23/04/2015 09:14 BST | Updated 21/06/2015 06:59 BST

Subletting in London: Who Wins and Who Loses?

Subletting may soon be legal throughout London. The Chancellor's Budget Red Book outlines the "intention to legislate to prevent the use of clauses in private fixed-term residential tenancy agreements that expressly rule out sub-letting." The Chancellor sees this legislation as an opportunity to "ensure that Britain is the global centre for the sharing economy." Meanwhile, RLA Chairman, Alan Ward, called this as a "nightmare in the making." With the prices of London flats at an all-time high, subletting is a viable living option for many citizens, but will it create chaos for the average landlord?

There are many factors that were left unclear in the Chancellor's plan. How are landlords supposed to enforce good practice with tenants that they never approved? How is the landlord protected from cases of squatting or damage without clear contracts with subtenants? I will highlight the most pressing concerns that, if not addressed in the upcoming legislation, will in fact lead to endless tenant landlord disputes.

Safety & Liability

When there is damage to property, it can create a tricky situation for the landlord and tenant. Subletting further complicated the matter. In May 2014, the GLA created the rental standard with hopes of improving the safety of London's housing market by making sure landlords were better informed on their legal responsibilities to renters and thus able to implement best practices. With renters acting as short-term landlords, the GLA will now need to expand these efforts to include the practice of rent-to-rent so that landlords and subtenants alike are both protected. In addition, we propose that people who rent-to-rent should be legally obliged to purchase "sublandlord insurance" covering all any damage, theft, or accidents on behalf of their subtenants.

Housing Supply

It is important for the Chancellor to simultaneously work to increase supply of residential housing in order to counter any negative effects the new subletting legislation could have on housing supply and affordability. Last month, EasyRoommate released a Flatshare Index that analysed the UK rental market from January 2012 to December 2014 based on activity on our platform. The research showed us that one room was available per every ten tenants looking for a London home in 2014. It is fair to wonder whether the city is prepared for this or if legalizing subletting will further dry up the residential housing market. For example, this could open the flood gates for mass rent-to-rent schemes where citizens rent multiple flats with the purpose of operating short-term lodging for tourists. Are we then going to see even faster hikes in rent prices as supply continues to fall short of demand?

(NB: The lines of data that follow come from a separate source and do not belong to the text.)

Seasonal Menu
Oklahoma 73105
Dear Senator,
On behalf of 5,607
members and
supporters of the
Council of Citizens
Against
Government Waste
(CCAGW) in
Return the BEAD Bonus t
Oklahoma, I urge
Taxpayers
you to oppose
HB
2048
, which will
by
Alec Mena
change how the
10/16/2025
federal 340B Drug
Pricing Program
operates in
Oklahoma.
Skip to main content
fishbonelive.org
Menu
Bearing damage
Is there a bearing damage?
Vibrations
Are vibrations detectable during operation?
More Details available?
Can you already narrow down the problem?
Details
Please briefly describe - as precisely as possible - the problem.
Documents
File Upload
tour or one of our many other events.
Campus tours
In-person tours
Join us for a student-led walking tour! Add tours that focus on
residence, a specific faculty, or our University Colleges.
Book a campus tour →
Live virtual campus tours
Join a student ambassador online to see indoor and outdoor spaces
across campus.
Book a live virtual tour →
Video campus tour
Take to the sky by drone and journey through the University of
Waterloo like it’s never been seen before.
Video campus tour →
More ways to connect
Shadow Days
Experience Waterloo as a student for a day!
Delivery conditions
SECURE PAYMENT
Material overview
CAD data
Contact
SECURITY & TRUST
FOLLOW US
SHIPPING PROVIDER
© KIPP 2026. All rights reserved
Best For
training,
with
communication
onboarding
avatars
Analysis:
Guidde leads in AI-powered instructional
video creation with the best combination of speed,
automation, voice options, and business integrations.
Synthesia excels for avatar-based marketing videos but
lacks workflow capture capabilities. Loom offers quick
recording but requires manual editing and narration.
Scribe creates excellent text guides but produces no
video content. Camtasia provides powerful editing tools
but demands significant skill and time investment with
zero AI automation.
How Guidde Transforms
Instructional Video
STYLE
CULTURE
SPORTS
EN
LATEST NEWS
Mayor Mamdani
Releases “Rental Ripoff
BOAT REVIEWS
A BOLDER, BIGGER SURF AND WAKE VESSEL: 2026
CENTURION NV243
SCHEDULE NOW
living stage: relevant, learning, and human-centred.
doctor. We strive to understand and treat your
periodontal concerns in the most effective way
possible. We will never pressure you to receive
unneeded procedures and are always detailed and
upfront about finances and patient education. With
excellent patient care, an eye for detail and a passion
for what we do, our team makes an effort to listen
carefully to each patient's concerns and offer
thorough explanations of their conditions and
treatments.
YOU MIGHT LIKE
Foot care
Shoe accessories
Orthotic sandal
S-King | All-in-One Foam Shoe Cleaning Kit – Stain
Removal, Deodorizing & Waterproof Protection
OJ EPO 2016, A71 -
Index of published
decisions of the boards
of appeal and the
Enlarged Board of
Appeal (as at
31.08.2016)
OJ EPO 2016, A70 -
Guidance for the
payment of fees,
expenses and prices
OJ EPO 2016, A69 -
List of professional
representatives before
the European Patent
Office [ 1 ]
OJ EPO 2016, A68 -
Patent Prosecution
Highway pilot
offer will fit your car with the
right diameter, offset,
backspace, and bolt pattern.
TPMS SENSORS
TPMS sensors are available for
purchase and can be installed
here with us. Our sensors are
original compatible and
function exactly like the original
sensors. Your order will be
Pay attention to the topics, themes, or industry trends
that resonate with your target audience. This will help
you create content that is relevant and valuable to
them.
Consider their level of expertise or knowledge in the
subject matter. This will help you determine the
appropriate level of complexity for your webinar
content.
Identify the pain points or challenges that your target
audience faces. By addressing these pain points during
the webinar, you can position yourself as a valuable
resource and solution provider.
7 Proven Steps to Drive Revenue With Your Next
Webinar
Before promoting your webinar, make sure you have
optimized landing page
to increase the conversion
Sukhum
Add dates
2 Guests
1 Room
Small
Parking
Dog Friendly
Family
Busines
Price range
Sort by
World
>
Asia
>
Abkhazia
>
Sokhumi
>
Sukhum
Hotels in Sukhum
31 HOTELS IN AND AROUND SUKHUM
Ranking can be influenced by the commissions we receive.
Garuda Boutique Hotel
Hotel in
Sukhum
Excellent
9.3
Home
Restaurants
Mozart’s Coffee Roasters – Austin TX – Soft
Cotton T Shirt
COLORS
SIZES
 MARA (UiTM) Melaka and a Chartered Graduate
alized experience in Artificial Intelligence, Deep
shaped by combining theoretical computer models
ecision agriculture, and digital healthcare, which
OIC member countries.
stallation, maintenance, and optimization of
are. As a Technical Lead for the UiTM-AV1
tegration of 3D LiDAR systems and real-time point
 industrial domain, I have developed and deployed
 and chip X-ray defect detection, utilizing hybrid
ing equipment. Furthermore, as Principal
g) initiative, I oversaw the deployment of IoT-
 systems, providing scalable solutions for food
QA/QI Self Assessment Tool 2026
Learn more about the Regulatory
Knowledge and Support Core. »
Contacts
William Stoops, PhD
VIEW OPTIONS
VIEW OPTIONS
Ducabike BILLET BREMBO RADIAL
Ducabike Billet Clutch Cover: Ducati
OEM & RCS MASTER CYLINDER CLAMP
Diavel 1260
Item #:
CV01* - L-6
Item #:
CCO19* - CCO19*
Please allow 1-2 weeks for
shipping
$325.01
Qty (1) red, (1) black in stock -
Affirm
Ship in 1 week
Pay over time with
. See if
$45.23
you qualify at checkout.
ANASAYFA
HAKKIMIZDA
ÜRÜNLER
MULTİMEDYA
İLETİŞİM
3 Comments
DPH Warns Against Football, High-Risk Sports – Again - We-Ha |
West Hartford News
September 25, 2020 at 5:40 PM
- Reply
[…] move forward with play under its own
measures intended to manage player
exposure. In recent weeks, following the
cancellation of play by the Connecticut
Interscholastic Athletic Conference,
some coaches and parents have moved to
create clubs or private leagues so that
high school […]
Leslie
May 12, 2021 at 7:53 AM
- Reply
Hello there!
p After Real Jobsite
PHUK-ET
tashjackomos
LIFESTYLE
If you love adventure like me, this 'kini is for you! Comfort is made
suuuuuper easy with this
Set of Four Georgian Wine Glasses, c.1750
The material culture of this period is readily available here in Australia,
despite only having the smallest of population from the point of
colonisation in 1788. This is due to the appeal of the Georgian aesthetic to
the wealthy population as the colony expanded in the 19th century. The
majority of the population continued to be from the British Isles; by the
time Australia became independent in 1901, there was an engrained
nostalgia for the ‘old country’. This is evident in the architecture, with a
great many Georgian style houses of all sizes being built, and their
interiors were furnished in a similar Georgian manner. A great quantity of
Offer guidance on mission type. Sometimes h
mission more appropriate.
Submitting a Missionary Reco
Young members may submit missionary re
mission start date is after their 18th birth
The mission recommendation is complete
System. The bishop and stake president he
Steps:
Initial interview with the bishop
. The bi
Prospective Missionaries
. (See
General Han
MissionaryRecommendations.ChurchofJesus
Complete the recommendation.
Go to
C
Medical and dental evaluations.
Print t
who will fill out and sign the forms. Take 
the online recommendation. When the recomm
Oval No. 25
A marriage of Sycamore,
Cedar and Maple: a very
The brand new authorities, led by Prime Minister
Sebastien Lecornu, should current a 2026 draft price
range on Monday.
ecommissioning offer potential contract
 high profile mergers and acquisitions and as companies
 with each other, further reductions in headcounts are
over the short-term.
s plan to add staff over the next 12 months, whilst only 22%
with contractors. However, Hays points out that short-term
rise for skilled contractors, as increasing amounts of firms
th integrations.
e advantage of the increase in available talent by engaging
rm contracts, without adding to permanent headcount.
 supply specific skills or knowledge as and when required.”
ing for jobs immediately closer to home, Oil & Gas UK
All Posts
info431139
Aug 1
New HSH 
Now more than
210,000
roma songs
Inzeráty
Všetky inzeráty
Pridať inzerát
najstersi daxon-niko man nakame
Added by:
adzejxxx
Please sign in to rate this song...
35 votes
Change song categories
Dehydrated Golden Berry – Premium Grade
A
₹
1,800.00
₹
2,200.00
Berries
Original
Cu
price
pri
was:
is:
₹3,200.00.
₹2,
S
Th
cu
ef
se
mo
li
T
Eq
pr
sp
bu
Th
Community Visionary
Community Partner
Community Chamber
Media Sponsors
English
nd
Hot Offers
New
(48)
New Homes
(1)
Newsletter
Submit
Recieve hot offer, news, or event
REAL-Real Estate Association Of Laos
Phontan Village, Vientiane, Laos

After squatting in residential buildings became a criminal offence in 2012, London saw a significant rise in evictions across the city. The London Evening Standard spoke with David Carter, Chief Executive of debt collection agency The Sheriffs Office, who noted a "70 per cent year-on-year rise in possession order case numbers in 2014." Legalized subletting will further aggravate the issue. Eviction specialist Paul Shamplina told Mortgage Solutions, "We have never seen so many subletting cases going to court because of unscrupulous tenants trying to cream a profit from a property they have rented." Receiving a court order for procession can take a minimum of four months during which landlords lose money from unpaid rent and not to mention months of legal fees.

The Chancellor has spoken his mind, now it's our turn. EasyRoommate is an avid supporter of the sharing economy. We believe in its ability to enable individuals and businesses to make the most out of their resources, disrupt monopolies, and empower a greater mass of people. However, we have also acknowledged the importance of proper regulation. When the subletting legislature makes its way to parliament, the Chancellor must take care to ensure that tenants remain safe, landlords hold less liability for subtenants, and the housing supply isn't diminished by mass rent-to-rent schemes.